A test report format should allow and frame a fair bit of additional information: diagnostics information, additional taxonomic information (eg what caused a given dormancy), context information (test location, exactly how to rerun the test). This information should be in very flexible format. The TESTRAL spec is a good model for what should be allowed.

Some might argue that analytical information has no place in test reporting. I disagree. It's not just convenient, it belongs there. It is entirely reasonable to treat the set of test cases for diagnosis as overlapping with or identical to the relevant set of test cases for regression testing. Indeed it would be wrong to omit relevant diagnostic cases from the regression test suite, and pointless to construct new cases for diagnostics where test cases exist. So obeying DRY, those cases should not be repeated in code, they should be used from where they sit, in test clauses.

• While the major headings of the taxonomy are nearly correct, POSIX doesn't place all results in the correct category. In particular, dormant results are placed into all the non-boolean categories: UNRESOLVED, UNSUPPORTED and UNTESTED. It also mingles dormant and bad-test results in UNRESOLVED.

Dormant tests are tests that are present in some form but deliberately not run for any reason. There is a wide spectrum of possible reasons for dormancy. Some are extremely lightweight (user temporarily marked a test dormant), some are heavyweight (system configuration, in all its many guises).

Splitting up dormant results into extra categories that requires the test-runner to understand dormancy. That's not just extra work. In general, it can't. Dormancy can be marked for reasons far beyond what the test-runner could understand, and that's not even its job to understand them.

• The DejaGNU extensions move analysis and presentation logic into the test-runner. That's wrong.

However, it does make sense to recognize that a given test corresponds to a bug in a bug database, and to have persisting marks of expected failure, possibly even shared by a team. It shouldn't be the test-runner's job to do those things, however.

Whose job is it then? I long ago analyzed essentially this question for Emtest. I believe the same holds true for these uses of persistence. My conclusion is that:

• Persistence belongs on both sides of the test-report-presentation/test-runner interface
• Ultimate control wrt using persistence belongs on the presentation side.
• The test launcher has a read-only interest in the information - it should can optionally not run expected failures.

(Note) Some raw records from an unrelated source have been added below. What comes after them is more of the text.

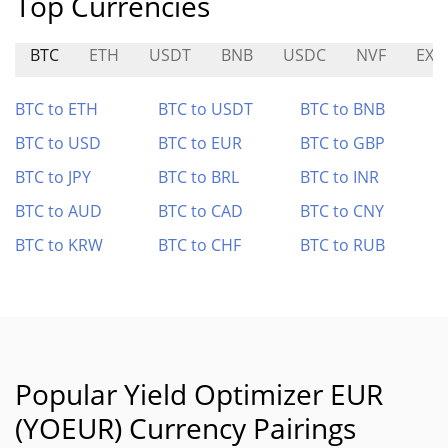
Top Currencies
BTC
ETH
USDT
BNB
USDC
NVF
EXO
BTC to ETH
BTC to USDT
BTC to BNB
BTC to USD
BTC to EUR
BTC to GBP
BTC to JPY
BTC to BRL
BTC to INR
BTC to AUD
BTC to CAD
BTC to CNY
BTC to KRW
BTC to CHF
BTC to RUB
Popular Yield Optimizer EUR
(YOEUR) Currency Pairings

It shouldn't be required to be that smart, and also belongs on both sides of the interface, with the higher level launcher logic being on the presentation side.
• The test-runner has essentially no interest in persistence. At most, it incidentally calls libraries that know about persistence.

## Footnotes:

1 AFAICT, it was updated in an apparent one-time effort in 2006.

2 I'm not paying umpteen hundred to buy a printed copy of the spec. I'm going by D J Delorie's writeup of it.